To be done: Rewrite the section of the passage below on dipole moments that begins at the words "To enable the" and stops after "of nearest neighbors.", swapping "electric field" for "electrostatic field" throughout.

Passage given:

##########

To enable the calculation of electric dipole moments, potfit has to be compiled with the dipole
option. The dipole $\vec P_{i,n}$ of atom $i$ in iteration step
$n$ is then calculated self-consistently by the use of the Tangney-Scandolo potential model1).
$$\vec P_{i,n} = \vec P_{i,\text{NF}} + \vec P_{i,\text{IND}}$$
The near field (NF) part,
$$\vec P_{i,\text{NF}} = \alpha \sum\limits_{j \neq i} \frac{q_j \vec r_{ij}}{r_{ij}^3} f_{ij}$$
is caused by the electric field of nearby charges. The induced (IND) part,
$$\vec P_{i,\text{IND}} = \alpha \vec E (\vec P_{j,n-1}),$$
is due to the electric field of the other dipole moments. $\alpha$ is the polarizability of the considered atom type and $f_{ij}$ is an ad hoc introduced function to account for multipole effects of nearest neighbors.
dipole
implies option coulomb, because charges are needed to evaluate the dipole
moments.
dipole
can be used without specifying additional parameters in the parameter
file, because everything works with default values. However, advanced users can
specify two new parameters:
dp_tol - float - 1.e-7
dipole iteration precision.
dp_mix - float - 0.2
mixing parameter for dipole convergence during iteration.
dipole
has to be compiled with option apot
.dipole
implies coulomb
.dipole
can be used with stress
, fweight
, evo
and can also be executed in parallel using option mpi
. dipole
can not be used together with other force-field approaches (pair
, adp
, eam
, …).

##########

Data supplied:
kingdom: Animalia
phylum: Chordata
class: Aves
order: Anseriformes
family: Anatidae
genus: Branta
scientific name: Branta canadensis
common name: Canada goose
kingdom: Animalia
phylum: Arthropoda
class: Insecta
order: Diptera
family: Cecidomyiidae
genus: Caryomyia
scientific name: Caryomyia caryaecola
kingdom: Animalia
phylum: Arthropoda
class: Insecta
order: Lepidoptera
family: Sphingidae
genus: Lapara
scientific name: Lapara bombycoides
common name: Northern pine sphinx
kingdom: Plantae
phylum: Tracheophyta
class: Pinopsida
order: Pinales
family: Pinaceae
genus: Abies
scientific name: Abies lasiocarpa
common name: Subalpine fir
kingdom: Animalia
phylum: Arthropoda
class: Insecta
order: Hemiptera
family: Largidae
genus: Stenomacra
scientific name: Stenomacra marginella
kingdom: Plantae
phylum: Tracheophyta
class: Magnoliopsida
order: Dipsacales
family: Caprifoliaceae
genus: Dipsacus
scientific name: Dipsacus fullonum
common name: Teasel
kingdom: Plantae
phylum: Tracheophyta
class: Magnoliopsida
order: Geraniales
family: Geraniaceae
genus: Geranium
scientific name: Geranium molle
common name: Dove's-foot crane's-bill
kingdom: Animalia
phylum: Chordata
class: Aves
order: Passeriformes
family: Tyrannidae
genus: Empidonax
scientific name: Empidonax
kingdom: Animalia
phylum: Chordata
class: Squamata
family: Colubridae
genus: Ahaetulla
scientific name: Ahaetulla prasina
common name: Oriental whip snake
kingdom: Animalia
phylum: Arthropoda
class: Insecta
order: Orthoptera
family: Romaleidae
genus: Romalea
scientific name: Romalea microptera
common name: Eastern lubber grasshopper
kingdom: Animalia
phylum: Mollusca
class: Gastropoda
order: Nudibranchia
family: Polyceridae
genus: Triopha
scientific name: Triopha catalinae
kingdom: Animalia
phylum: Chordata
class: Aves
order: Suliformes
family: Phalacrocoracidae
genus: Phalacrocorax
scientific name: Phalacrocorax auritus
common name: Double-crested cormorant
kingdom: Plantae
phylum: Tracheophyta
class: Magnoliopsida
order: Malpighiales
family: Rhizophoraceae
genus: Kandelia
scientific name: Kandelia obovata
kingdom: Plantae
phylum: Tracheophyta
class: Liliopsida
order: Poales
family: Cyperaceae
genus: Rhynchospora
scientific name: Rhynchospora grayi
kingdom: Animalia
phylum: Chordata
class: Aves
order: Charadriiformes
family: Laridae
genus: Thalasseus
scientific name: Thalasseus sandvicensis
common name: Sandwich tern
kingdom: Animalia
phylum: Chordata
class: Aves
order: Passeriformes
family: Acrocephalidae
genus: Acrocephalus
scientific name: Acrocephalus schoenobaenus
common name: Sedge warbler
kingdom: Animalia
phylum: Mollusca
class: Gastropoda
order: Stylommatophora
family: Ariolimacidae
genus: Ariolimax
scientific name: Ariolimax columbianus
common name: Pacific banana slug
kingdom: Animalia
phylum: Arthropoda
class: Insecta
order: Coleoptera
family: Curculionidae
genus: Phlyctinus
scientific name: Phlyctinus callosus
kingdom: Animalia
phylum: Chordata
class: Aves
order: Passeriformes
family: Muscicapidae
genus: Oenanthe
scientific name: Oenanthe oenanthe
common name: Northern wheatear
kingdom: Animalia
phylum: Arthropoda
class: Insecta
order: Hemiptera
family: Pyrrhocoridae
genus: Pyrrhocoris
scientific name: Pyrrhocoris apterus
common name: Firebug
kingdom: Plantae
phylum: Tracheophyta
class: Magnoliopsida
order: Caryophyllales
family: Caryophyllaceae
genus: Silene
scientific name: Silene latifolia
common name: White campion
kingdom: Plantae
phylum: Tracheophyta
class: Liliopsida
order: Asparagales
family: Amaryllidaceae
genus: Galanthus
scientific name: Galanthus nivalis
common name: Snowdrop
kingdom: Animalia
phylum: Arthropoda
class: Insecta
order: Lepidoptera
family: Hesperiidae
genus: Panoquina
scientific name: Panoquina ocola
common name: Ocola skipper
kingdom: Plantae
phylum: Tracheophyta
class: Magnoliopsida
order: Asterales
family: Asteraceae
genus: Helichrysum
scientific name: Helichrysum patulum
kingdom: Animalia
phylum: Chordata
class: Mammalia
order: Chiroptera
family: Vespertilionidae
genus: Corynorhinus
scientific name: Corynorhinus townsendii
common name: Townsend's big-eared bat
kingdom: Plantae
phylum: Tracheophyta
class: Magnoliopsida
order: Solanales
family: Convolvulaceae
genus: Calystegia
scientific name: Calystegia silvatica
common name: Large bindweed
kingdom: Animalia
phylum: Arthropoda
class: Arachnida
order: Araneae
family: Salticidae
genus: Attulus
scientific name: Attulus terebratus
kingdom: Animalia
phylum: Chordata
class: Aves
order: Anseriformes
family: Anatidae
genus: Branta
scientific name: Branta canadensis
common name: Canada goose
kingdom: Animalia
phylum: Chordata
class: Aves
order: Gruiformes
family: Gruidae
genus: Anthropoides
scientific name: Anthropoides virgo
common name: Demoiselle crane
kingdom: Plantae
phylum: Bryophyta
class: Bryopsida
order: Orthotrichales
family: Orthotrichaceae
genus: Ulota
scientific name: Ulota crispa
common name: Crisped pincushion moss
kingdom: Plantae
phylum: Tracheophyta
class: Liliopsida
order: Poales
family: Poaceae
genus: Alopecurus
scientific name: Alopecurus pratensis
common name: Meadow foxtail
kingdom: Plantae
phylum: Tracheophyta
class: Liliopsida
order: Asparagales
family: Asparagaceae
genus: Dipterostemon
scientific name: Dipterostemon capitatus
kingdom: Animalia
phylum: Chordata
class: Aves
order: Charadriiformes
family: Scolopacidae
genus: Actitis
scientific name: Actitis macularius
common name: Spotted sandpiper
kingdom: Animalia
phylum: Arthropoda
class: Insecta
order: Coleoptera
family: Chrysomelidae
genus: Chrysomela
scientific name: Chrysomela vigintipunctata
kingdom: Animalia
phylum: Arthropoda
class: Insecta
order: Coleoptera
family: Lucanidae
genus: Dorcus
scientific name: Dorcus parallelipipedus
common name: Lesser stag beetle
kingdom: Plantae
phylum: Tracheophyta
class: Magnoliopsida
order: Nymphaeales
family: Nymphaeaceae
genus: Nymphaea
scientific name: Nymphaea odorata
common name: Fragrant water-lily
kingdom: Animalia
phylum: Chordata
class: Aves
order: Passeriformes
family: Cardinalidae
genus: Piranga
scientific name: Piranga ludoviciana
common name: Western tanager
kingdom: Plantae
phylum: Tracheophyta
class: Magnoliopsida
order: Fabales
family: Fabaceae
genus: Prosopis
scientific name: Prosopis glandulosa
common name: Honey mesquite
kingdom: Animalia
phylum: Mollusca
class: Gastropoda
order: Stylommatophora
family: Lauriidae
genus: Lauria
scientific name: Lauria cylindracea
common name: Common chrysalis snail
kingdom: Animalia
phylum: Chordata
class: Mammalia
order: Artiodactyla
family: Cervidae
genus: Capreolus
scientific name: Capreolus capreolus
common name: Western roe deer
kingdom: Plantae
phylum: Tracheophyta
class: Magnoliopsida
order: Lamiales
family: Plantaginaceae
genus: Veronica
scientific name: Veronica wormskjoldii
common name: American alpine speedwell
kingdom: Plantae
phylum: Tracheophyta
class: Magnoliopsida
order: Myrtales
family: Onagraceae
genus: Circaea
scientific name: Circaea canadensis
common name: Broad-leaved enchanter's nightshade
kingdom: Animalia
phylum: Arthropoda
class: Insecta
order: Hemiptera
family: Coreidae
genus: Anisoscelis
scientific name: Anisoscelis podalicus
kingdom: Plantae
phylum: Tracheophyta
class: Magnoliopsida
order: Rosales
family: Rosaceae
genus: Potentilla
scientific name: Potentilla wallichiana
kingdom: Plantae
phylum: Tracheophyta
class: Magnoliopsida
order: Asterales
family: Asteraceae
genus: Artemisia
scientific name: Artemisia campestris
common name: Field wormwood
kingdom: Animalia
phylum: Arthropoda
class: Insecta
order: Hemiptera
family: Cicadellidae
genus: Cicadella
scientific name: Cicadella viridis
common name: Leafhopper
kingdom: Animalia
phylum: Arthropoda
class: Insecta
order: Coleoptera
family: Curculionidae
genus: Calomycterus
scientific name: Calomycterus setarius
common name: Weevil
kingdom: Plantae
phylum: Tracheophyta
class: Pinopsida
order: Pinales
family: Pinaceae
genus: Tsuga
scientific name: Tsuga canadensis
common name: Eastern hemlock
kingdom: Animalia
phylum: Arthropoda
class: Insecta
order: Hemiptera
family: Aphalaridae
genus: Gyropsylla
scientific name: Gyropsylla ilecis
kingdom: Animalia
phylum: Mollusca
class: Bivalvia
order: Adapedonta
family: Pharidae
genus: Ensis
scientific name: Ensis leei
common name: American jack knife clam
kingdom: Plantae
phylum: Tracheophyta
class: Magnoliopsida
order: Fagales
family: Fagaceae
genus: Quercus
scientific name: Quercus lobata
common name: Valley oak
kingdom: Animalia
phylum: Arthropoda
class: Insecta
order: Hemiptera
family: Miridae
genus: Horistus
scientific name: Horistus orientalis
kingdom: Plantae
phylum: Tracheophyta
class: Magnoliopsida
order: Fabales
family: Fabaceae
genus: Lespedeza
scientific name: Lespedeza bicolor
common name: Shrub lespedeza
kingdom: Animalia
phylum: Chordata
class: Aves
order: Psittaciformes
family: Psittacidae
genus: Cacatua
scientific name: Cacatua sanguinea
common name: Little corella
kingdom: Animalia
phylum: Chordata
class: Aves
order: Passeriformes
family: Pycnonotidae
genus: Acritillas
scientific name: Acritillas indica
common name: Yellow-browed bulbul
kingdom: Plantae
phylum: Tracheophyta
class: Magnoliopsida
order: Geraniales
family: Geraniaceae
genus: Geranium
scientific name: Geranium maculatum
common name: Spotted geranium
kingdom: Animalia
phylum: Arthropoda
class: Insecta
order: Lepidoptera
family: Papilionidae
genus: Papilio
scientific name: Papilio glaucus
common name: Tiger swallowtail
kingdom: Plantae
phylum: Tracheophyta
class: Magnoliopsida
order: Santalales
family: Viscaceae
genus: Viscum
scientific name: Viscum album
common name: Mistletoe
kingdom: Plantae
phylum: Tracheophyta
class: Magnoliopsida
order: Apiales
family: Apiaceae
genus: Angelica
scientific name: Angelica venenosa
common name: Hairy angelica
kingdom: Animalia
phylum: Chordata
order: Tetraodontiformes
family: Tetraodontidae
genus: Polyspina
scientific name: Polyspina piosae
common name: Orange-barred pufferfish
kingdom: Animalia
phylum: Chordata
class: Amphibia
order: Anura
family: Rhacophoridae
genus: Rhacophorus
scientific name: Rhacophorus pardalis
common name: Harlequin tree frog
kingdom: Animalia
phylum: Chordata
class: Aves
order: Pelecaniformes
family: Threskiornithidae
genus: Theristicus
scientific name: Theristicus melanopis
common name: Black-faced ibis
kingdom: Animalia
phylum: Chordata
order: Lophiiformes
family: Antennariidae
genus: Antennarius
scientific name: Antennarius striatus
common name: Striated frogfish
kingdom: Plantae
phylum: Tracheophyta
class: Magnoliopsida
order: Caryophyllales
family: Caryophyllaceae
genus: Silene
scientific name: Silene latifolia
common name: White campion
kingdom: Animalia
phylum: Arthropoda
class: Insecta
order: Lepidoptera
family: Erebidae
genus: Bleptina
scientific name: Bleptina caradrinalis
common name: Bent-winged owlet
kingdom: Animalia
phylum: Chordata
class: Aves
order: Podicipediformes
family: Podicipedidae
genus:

##########

Answer to the exercise:
To enable the calculation of electric dipole moments, potfit has to be compiled with the dipole
option. The dipole $\vec P_{i,n}$ of atom $i$ in iteration step
$n$ is then calculated self-consistently by the use of the Tangney-Scandolo potential model1).
$$\vec P_{i,n} = \vec P_{i,\text{NF}} + \vec P_{i,\text{IND}}$$
The near field (NF) part,
$$\vec P_{i,\text{NF}} = \alpha \sum\limits_{j \neq i} \frac{q_j \vec r_{ij}}{r_{ij}^3} f_{ij}$$
is caused by the electrostatic field of nearby charges. The induced (IND) part,
$$\vec P_{i,\text{IND}} = \alpha \vec E (\vec P_{j,n-1}),$$
is due to the electrostatic field of the other dipole moments. $\alpha$ is the polarizability of the considered atom type and $f_{ij}$ is an ad hoc introduced function to account for multipole effects of nearest neighbors.